I’ve started yet another food project. Sourdough bread!!
I think one can see the logical progress here. Milk fermentation (kefir), vegetable fermentation (sauerkraut), tea fermentation (Kombucha), so why not flour fermentation?! My husband didn’t complain much when I started the milk kefir. Just when I’m processing a new batch. Otherwise he likes the various kefir cheeses I make for him. And he didn’t really complain at all about the Kombucha. The vegetables, well, that’s a whole other story. He does not like the smell of any of the ones I’ve made so far and I try to keep away from him when I’m eating them as well. But the sourdough. . .
I could cut to the end and say how great he thinks it is now. But let me tell you, getting through that initial phase of rather smelliness was hard. I started with what I thought was correct. 50% flour and 50% filtered water. Only I was using the American way of measuring things. So I added 1/2 cup of flour and 1/2 cup of water. That is not 50/50. After a few days of that, and it doing really bad, I looked up more information on YouTube, and found instructions by Teresa. That is when I learned to weigh my ingredients!
So, following her instructions, I discarded about half of my starter, and added 60 grams of flour and water. I think it was around that time that I joined the Facebook group as well. Reading their posts and seeing their baked items was (is) inspiring! I read one post where someone named their starter Fernandough. I thought that was the cutest thing, and did the same. After a couple of days, it hit that nasty smelling stage. I actually received a call at work from my husband asking me if he could *please* move Horatio to some other room. He can’t even go into the kitchen with him in there!! That did two things. First, it set the name of my starter to Horatio. And second, I had to move him up to my art room and take care of him daily until that nasty part was over.
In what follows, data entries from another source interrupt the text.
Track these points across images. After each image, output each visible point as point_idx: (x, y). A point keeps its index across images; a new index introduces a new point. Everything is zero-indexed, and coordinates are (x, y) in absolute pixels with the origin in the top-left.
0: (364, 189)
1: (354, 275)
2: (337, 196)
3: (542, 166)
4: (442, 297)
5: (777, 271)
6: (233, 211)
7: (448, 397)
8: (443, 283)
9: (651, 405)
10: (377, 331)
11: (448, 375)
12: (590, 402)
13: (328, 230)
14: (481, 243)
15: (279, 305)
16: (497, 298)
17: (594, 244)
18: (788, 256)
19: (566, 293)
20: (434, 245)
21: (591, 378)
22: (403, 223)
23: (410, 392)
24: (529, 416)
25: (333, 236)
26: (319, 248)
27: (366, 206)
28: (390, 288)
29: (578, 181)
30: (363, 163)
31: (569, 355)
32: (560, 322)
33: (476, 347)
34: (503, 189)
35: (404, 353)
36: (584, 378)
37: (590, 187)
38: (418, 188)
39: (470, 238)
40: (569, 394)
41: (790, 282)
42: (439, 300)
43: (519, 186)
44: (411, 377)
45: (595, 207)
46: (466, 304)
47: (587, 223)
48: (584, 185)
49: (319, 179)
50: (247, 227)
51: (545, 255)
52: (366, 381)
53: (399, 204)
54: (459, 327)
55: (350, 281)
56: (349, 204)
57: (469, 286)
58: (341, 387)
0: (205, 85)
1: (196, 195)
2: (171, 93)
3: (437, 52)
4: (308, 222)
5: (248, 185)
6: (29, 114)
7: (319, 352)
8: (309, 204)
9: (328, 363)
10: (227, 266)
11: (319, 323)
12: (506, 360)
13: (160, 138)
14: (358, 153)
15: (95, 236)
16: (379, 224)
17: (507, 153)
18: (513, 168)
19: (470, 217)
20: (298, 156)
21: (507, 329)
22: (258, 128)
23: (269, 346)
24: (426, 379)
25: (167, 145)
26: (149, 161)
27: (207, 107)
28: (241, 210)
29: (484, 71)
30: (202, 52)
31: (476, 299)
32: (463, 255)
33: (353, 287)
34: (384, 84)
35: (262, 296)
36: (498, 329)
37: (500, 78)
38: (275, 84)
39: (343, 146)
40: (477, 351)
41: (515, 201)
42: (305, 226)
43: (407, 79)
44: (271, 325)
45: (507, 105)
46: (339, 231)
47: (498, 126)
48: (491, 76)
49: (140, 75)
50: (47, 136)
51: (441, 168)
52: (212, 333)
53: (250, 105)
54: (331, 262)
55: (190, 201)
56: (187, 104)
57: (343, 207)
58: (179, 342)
Fast forward a few days, and I tried making my own bread. It didn’t go over well. I didn’t quite understand the stretch and fold technique (and the recipe I tried said I didn’t have to actually), and I didn’t let it bulk ferment for very long at all. I did set my oven to 500 degrees to start and then cooked my bread on a pizza stone. But it flopped. Or more accurately, it never rose.
Not to be deterred, I went back to the internet and found the classes by Teresa. I continued to feed Horatio (who is now back in the kitchen), and went through the first lessons on sourdough bread. After watching and reading them once, I sat down on the weekend and went through them carefully while making my own loaf. I’m proud to say that I came out with the loaf pictured above!